I wrote a simple neural net/MLP and I'm getting some strange accuracy values and wanted to double check things.
This is my intended setup: features matrix with 913 samples and 192 features (913,192). I'm classifying 2 outcomes, so my labels are binary and have shape (913,1). 1 hidden layer with 100 units (for now). All activations will use tanh and all losses use l2 regularization, optimized with SGD
The code is below. It was written in python with the Keras framework (http://keras.io/) but my question isn't specific to Keras
input_size = 192
hidden_size = 100
output_size = 1
lambda_reg = 0.01
learning_rate = 0.01
num_epochs = 100
batch_size = 10
model = Sequential()
model.add(Dense(input_size, hidden_size, W_regularizer=l2(lambda_reg), init='uniform'))
model.add(Activation('tanh'))
model.add(Dropout(0.5))
model.add(Dense(hidden_size, output_size, W_regularizer=l2(lambda_reg), init='uniform'))
model.add(Activation('tanh'))
sgd = SGD(lr=learning_rate, decay=1e-6, momentum=0.9, nesterov=True)
model.compile(loss='mean_squared_error', optimizer=sgd, class_mode="binary")
history = History()
model.fit(features_all, labels_all, batch_size=batch_size, nb_epoch=num_epochs, show_accuracy=True, verbose=2, validation_split=0.2, callbacks=[history])
score = model.evaluate(features_all, labels_all, show_accuracy=True, verbose=1)
I want to double check that the code I wrote is actually correct for what I want it to do in terms of my choice of parameters and their values etc.

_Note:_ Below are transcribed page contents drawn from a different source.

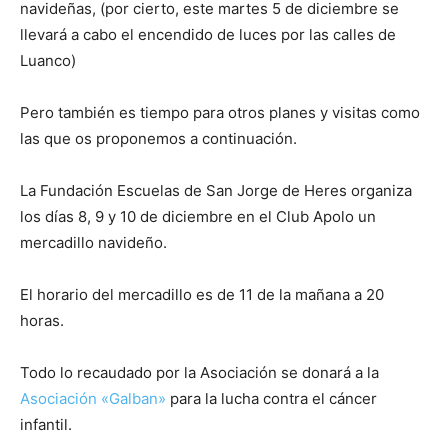
navideñas, (por cierto, este martes 5 de diciembre se
llevará a cabo el encendido de luces por las calles de
Luanco)
Pero también es tiempo para otros planes y visitas como
las que os proponemos a continuación.
La Fundación Escuelas de San Jorge de Heres organiza
los días 8, 9 y 10 de diciembre en el Club Apolo un
mercadillo navideño.
El horario del mercadillo es de 11 de la mañana a 20
horas.
Todo lo recaudado por la Asociación se donará a la
Asociación «Galban»
para la lucha contra el cáncer
infantil.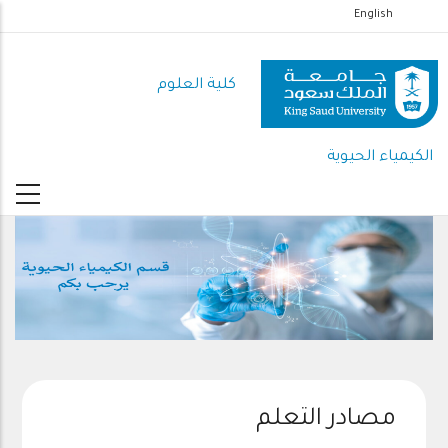
تجاوز
English
إلى
المحتوى
كلية العلوم
الرئيسي
الكيمياء الحيوية
مصادر التعلم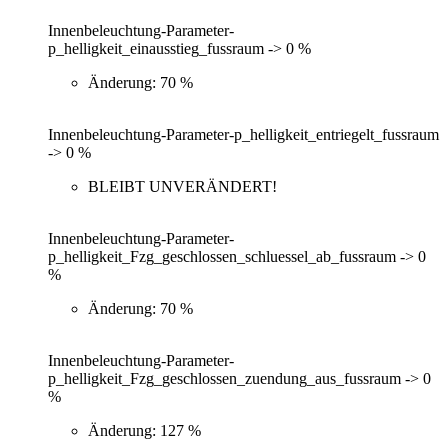
Innenbeleuchtung-Parameter-
p_helligkeit_einausstieg_fussraum -> 0 %
Änderung: 70 %
Innenbeleuchtung-Parameter-p_helligkeit_entriegelt_fussraum
-> 0 %
BLEIBT UNVERÄNDERT!
Innenbeleuchtung-Parameter-
p_helligkeit_Fzg_geschlossen_schluessel_ab_fussraum -> 0
%
Änderung: 70 %
Innenbeleuchtung-Parameter-
p_helligkeit_Fzg_geschlossen_zuendung_aus_fussraum -> 0
%
Änderung: 127 %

Using the code above, I get training and test set accuracy hovering around 50-60%. Maybe I'm just using bad features, but I wanted to test to see what might be wrong, so I manually set all the labels and features to something that should be predictable:
labels_all[:500] = 1
labels_all[500:] = 0
features_all[:500] = np.ones(192)*500
features_all[500:] = np.ones(192)
So I set the first 500 samples to have a label of 1, everything else is labelled 0. I set all the features manually to 500 for each of the first 500 samples, and all other features (for the rest of the samples) get a 1
When I run this, I get training accuracy of around 65%, and validation accuracy around 0%. I was expecting both accuracies to be extremely high/almost perfect - is this incorrect? My thinking was that the features with extremely high values all have the same label (1), while the features with low values get a 0 label
Mostly I'm just wondering if my code/model is incorrect or whether my logic is wrong.
I don't know that library, so I can't tell you if this is correctly implemented, but it looks legit.

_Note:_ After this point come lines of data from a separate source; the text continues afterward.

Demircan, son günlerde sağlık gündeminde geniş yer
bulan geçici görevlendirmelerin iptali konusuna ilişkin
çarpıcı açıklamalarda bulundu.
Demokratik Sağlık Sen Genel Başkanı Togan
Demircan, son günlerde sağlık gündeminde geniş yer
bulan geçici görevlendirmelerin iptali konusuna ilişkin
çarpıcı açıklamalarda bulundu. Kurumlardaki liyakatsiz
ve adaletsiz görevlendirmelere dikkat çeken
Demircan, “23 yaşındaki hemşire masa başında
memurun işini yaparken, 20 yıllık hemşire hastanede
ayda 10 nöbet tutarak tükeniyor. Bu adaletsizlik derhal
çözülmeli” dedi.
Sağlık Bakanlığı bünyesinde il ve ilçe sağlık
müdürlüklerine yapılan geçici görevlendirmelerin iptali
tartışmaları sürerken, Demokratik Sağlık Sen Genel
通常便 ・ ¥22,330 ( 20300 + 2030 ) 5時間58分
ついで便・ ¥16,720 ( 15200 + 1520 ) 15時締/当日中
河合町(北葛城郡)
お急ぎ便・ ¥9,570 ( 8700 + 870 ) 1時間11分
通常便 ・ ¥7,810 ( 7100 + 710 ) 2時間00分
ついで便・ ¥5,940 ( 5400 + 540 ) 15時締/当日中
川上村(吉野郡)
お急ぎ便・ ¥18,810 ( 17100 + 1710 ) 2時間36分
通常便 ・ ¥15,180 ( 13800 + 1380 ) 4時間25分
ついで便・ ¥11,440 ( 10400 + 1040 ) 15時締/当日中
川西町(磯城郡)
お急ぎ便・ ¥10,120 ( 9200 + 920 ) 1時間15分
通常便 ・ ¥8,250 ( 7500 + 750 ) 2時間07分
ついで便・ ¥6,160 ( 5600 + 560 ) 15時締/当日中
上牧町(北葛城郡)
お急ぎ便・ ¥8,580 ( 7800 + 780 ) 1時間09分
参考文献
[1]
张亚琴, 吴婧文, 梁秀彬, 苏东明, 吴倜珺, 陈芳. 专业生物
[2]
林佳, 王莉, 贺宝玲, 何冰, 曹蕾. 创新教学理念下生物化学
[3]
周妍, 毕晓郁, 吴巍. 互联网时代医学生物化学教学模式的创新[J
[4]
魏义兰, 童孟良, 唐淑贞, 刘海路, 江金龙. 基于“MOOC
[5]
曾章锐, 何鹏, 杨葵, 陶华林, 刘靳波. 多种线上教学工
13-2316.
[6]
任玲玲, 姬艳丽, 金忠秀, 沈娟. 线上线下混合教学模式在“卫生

I think your problem lies with activation function - tanh(500)=1 and tanh(1)=0.76. This difference seem too small for me. Try using -1 instead of 500 for testing purposes and normalize your real data to something about [-2, 2]. If you need full real numbers range, try using linear activation function. If you only care about positive half on real numbers, I propose softplus or ReLU. I've checked and all those functions are provided with Keras.
You can try thresholding your output too - answer 0.75 when expecting 1 and 0.25 when expecting 0 are valid, but may impact you accuracy.

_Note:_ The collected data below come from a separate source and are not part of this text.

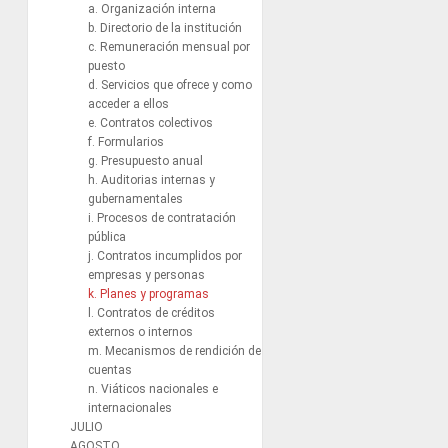
a. Organización interna
b. Directorio de la institución
c. Remuneración mensual por
puesto
d. Servicios que ofrece y como
acceder a ellos
e. Contratos colectivos
f. Formularios
g. Presupuesto anual
h. Auditorias internas y
gubernamentales
i. Procesos de contratación
pública
j. Contratos incumplidos por
empresas y personas
k. Planes y programas
l. Contratos de créditos
externos o internos
m. Mecanismos de rendición de
cuentas
n. Viáticos nacionales e
internacionales
JULIO
AGOSTO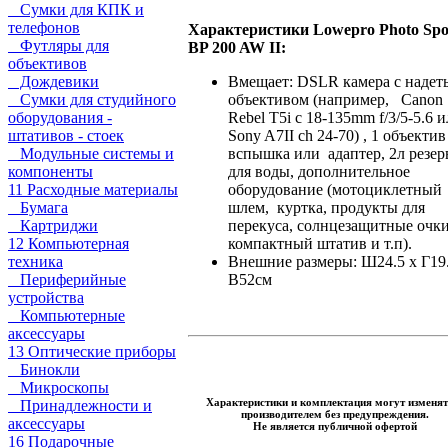
Сумки для КПК и
телефонов
Характеристики Lowepro Photo Spo
Футляры для
BP 200 AW II:
объективов
Дождевики
Вмещает: DSLR камера с наде
Сумки для студийного
объективом (например, Canon
оборудования -
Rebel T5i с 18-135mm f/3/5-5.6 
штативов - стоек
Sony A7II ch 24-70) , 1 объекти
Модульные системы и
вспышка или адаптер, 2л резер
компоненты
для воды, дополнительное
11 Расходные материалы
оборудование (мотоциклетный
Бумага
шлем, куртка, продукты для
Картриджи
перекуса, солнцезащитные очки
12 Компьютерная
компактный штатив и т.п).
техника
Внешние размеры: Ш24.5 x Г19.
Периферийные
В52см
устройства
Компьютерные
аксессуары
13 Оптические приборы
Бинокли
Микроскопы
Характеристики и комплектация могут изменят
Принадлежности и
производителем без предупреждения.
аксессуары
Не является публичной офертой
16 Подарочные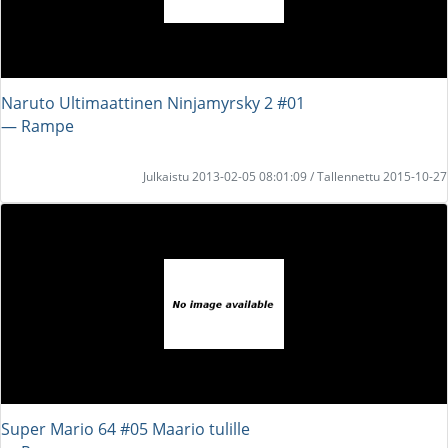
Naruto Ultimaattinen Ninjamyrsky 2 #01
― Rampe
Julkaistu 2013-02-05 08:01:09 / Tallennettu 2015-10-27
Super Mario 64 #05 Maario tulille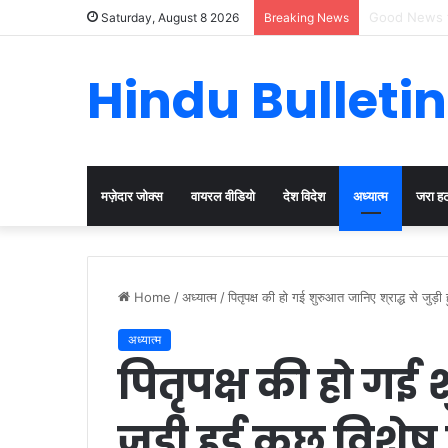
Cervical Can
Saturday, August 8 2026
Breaking News
Hindu Bulletin
मज़ेदार जोक्स
वायरल वीडियो
देश विदेश
अध्यात्म
जरा ह
Home
/
अध्यात्म
/
पितृपक्ष की हो गई शुरुआत जानिए श्राद्ध से जुड़
अध्यात्म
पितृपक्ष की हो गई 
जुड़ी हुई कुछ विशे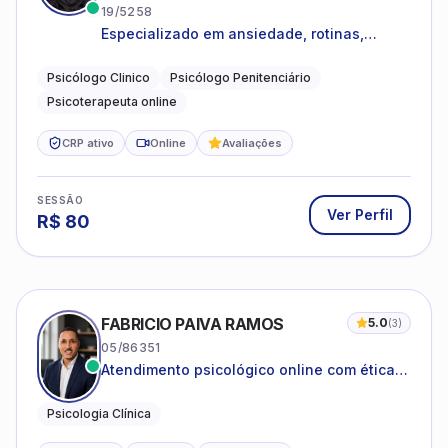
19/5258
Especializado em ansiedade, rotinas,
dificuldades emocionais, conflitos
familiares e questões comportamentais.
Psicólogo Clinico
Psicólogo Penitenciário
Psicoterapeuta online
CRP ativo
Online
Avaliações
SESSÃO
Ver Perfil
R$
80
FABRICIO PAIVA RAMOS
5.0
(
3
)
05/86351
Atendimento psicológico online com ética,
sigilo e acolhimento.
Psicologia Clínica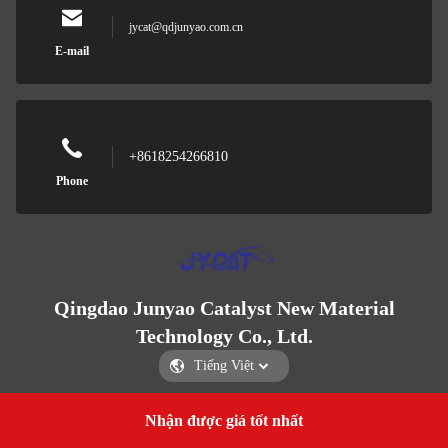
jycat@qdjunyao.com.cn
E-mail
+8618254266810
Phone
Qingdao Junyao Catalyst New Material
Technology Co., Ltd.
Nhận được giá tốt nhất
Get a Quote
Qingdao Junyao Catalyst New Material Technology Co., Ltd.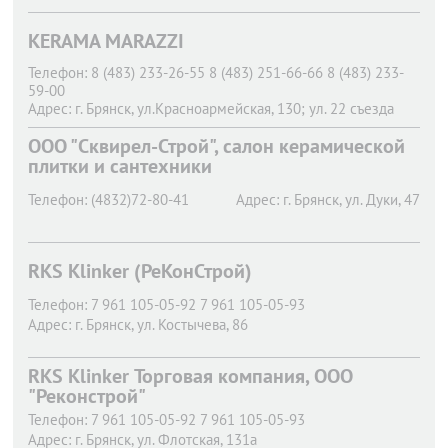
KERAMA MARAZZI
Телефон:
8 (483) 233-26-55 8 (483) 251-66-66 8 (483) 233-
59-00
Адрес:
г. Брянск,
ул.Красноармейская, 130; ул. 22 съезда
КПСС, 2;пр-д Московский, 10А
OOO "Сквирел-Строй", салон керамической
плитки и сантехники
Телефон:
(4832)72-80-41
Адрес:
г. Брянск,
ул. Дуки, 47
RKS Klinker (РеКонСтрой)
Телефон:
7 961 105-05-92 7 961 105-05-93
Адрес:
г. Брянск,
ул. Костычева, 86
RKS Klinker Торговая компания, ООО
"Реконстрой"
Телефон:
7 961 105-05-92 7 961 105-05-93
Адрес:
г. Брянск,
ул. Флотская, 131а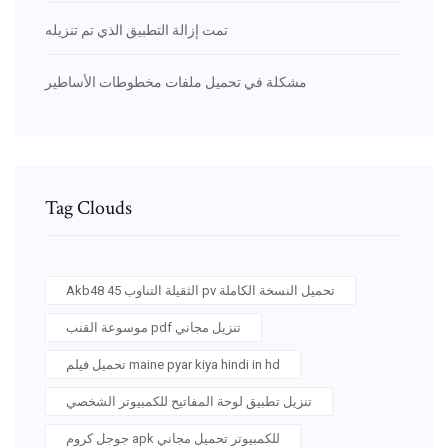
تمت إزالة التطبيق الذي تم تنزيله
مشكلة في تحميل ملفات مخطوطات الأساطير
Tag Clouds
Akb48 الثقيلة التناوب 45 pv تحميل النسخة الكاملة
موسوعة القنب pdf تنزيل مجاني
تحميل فيلم maine pyar kiya hindi in hd
تنزيل تطبيق لوحة المفاتيح للكمبيوتر الشخصي
جوجل كروم apk للكمبيوتر تحميل مجاني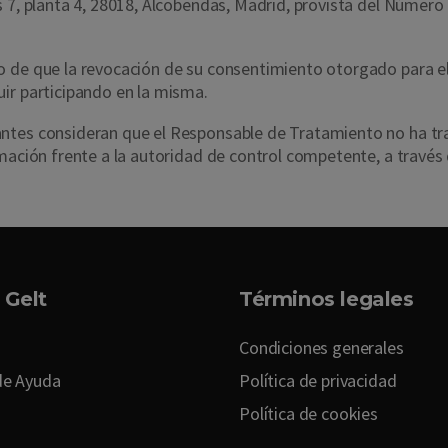
s 7, planta 4, 28018, Alcobendas, Madrid, provista del Número
o de que la revocación de su consentimiento otorgado para el
ir participando en la misma.
pantes consideran que el Responsable de Tratamiento no ha 
amación frente a la autoridad de control competente, a través
 Gelt
Términos legales
Condiciones generales
de Ayuda
Política de privacidad
Política de cookies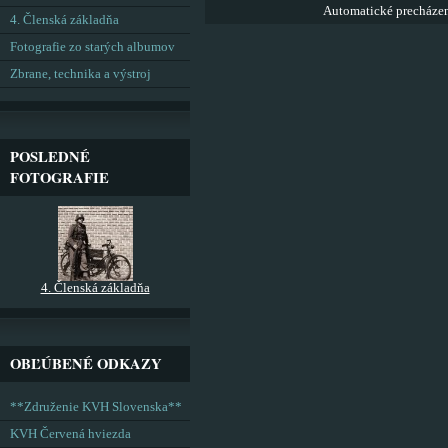
Automatické precháze
4. Členská základňa
Fotografie zo starých albumov
Zbrane, technika a výstroj
POSLEDNÉ
FOTOGRAFIE
4. Členská základňa
OBĽÚBENÉ ODKAZY
**Združenie KVH Slovenska**
KVH Červená hviezda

Also, try tweaking your parameters. I can propose (basing on my own experience) that you'd use:
I'd say that learning rate, number of epochs, momentum and lambda are the most important factors here - in order from most to least important.
PS. I've just spotted that you're initializing your weights uniformly (is that even a word? I'm not a native speaker...). I can't tell you why, but my intuition tells me that this is a bad idea. I'd go with random initial weights.